● Change listing data

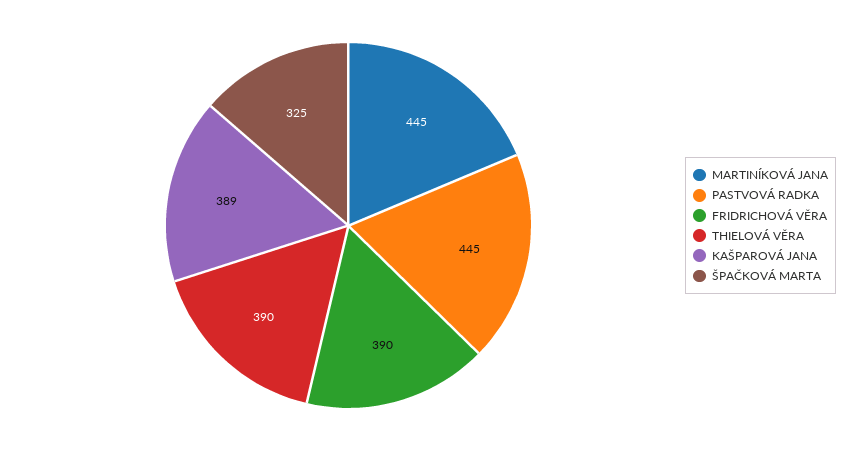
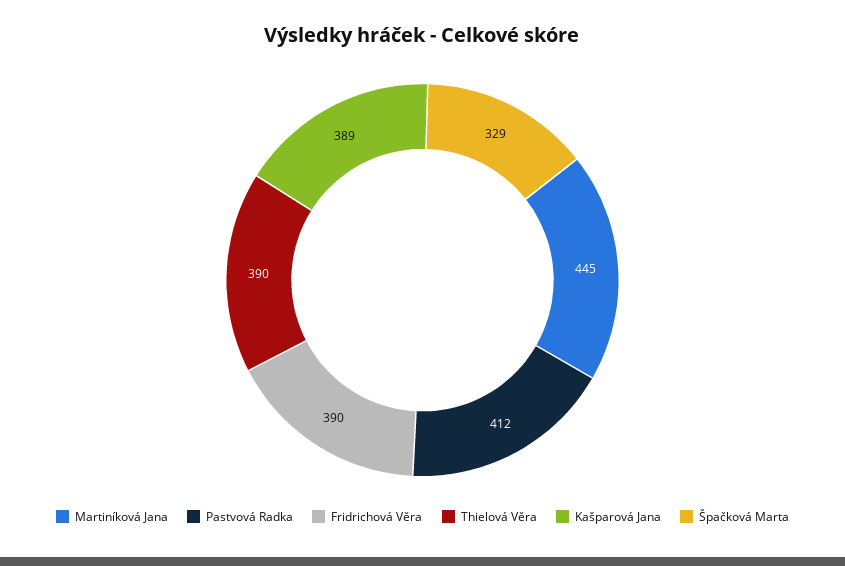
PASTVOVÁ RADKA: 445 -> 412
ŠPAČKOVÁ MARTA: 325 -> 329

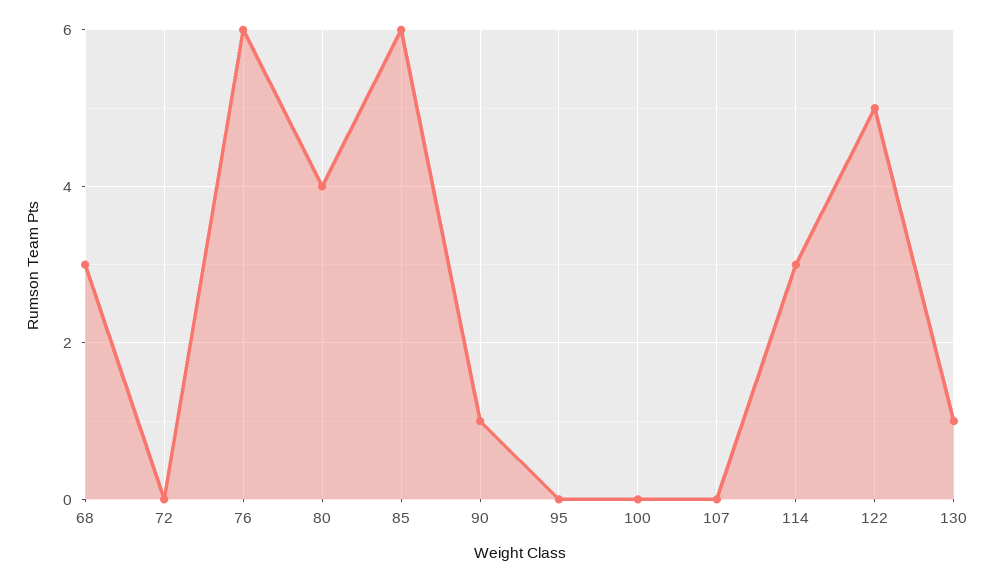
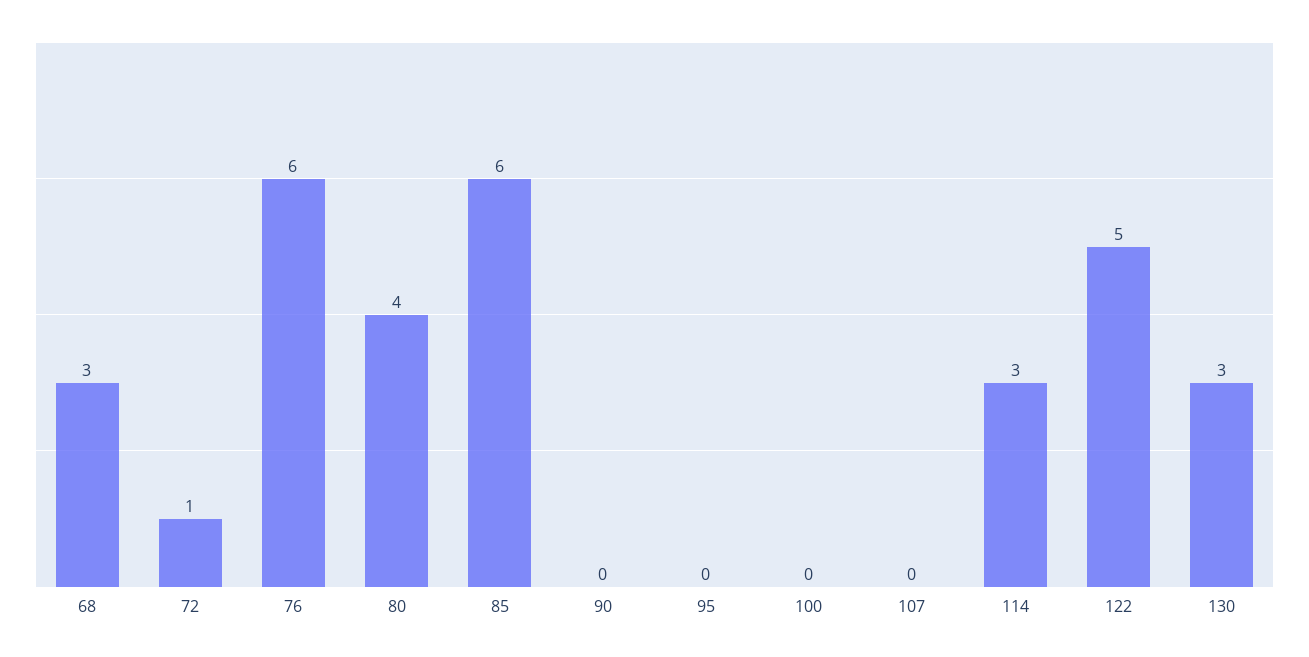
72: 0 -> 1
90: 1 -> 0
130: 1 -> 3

● What this task involves
Could you copy every record exactly, without the pictures?

● Result for this exercise
PASTVOVÁ RADKA: 445 -> 412
ŠPAČKOVÁ MARTA: 325 -> 329

72: 0 -> 1
90: 1 -> 0
130: 1 -> 3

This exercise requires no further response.